Fluorescent d-amino Acid-Based Approach Enabling Fast and Reliable Measure of Antibiotic Susceptibility in Bacterial Cells.

Abstract

The threat of multidrug-resistant bacteria has been increasing steadily in the past century, posing a major health risk (Organización Mundial de la Salud. Directrices Sobre Componentes Básicos Para Los Programas de Prevención y Control de Infecciones a Nivel Nacional y de Establecimientos de Atención de Salud Para Pacientes Agudos; Organización Mundial de la Salud: Ginebra, 2017).
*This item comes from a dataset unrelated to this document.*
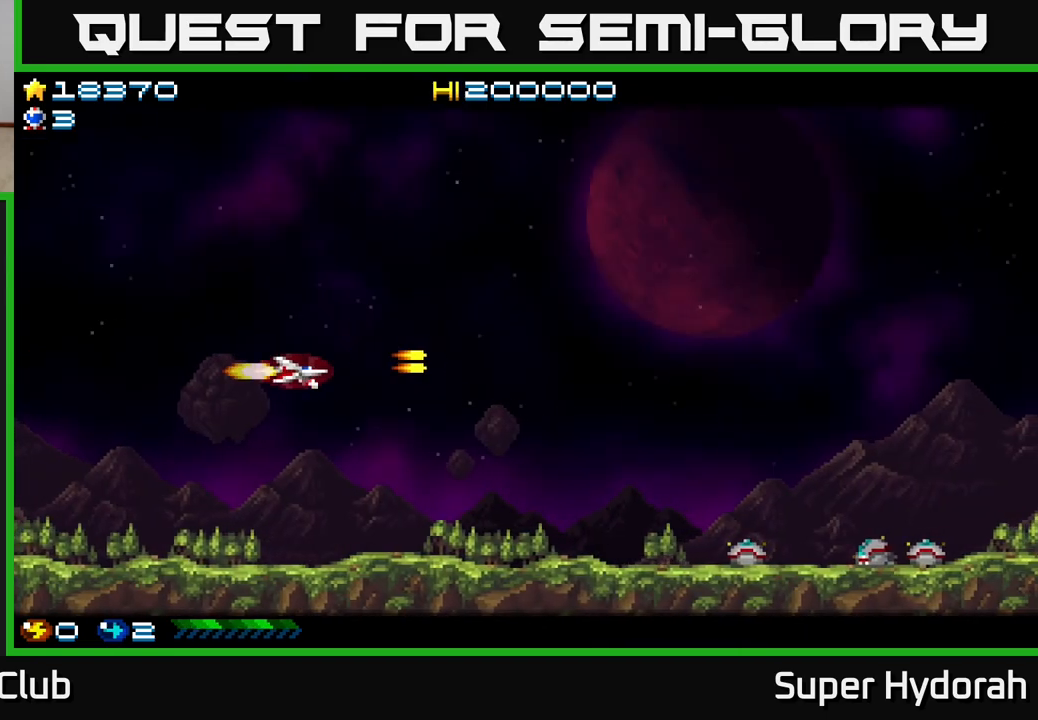
{"buttons": ["A", "DPAD_RIGHT"], "left_stick": "center", "events": [[267, "DPAD_DOWN", "up"]]}
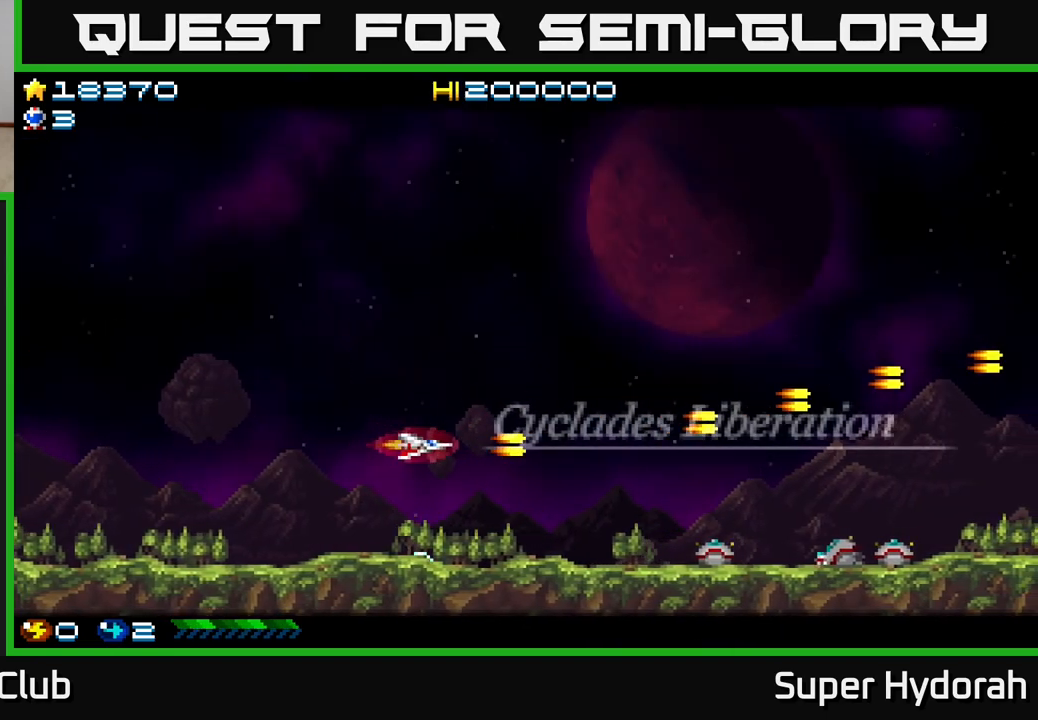
{"buttons": ["DPAD_DOWN", "DPAD_RIGHT"], "left_stick": "center", "events": [[83, "A", "up"], [450, "DPAD_DOWN", "down"]]}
Even though every year, 226 million antibiotics are prescribed in the United States alone, 50% of these prescriptions are inappropriate for the patient's condition (CDC. Get Smart about Antibiotics Week; Centers for Disease Control and Prevention. 2016,https://www.cdc.gov/media/dpk/antibiotic-resistance/antibiotics-week-2016/dpk-antibiotics-week-2016.html). The increasing abuse of antibiotics in healthcare as well as agriculture has resulted in the rise of antibiotic resistance at an alarming rate. In a clinical setting, timely and accurate recognition of the pathogen allows for the most effective choice of treatment, highlighting the need for novel, fast, and reliable antibiotic susceptibility testing. Traditional susceptibility testing techniques require costly and complex experimental setups or extended cell incubation periods, delaying a timely treatment response to the infection. Herein, we report that a short-pulse fluorescent d-amino acid (FDAA)-based approach provides insight not only into bacterial antibiotic susceptibility but also into the mechanism of action of the antibiotic. Using the FDAA-labeling signal as a reflection of peptidoglycan (PG) integrity after antibiotic treatment, we observed that drugs targeting PG biosynthesis resulted in a significant decrease in fluorescence, while antimicrobials affecting other cellular targets resulted in no fluorescence changes. Our method was validated and optimized via fluorescence microscopy and spectrofluorometry, shortening the required procedure time to 15 min and providing reliably reproducible results. Significantly, we demonstrate that our protocol can be used to identify β-lactam-resistant bacterial strains, further demonstrating the utility of these valuable molecular tools.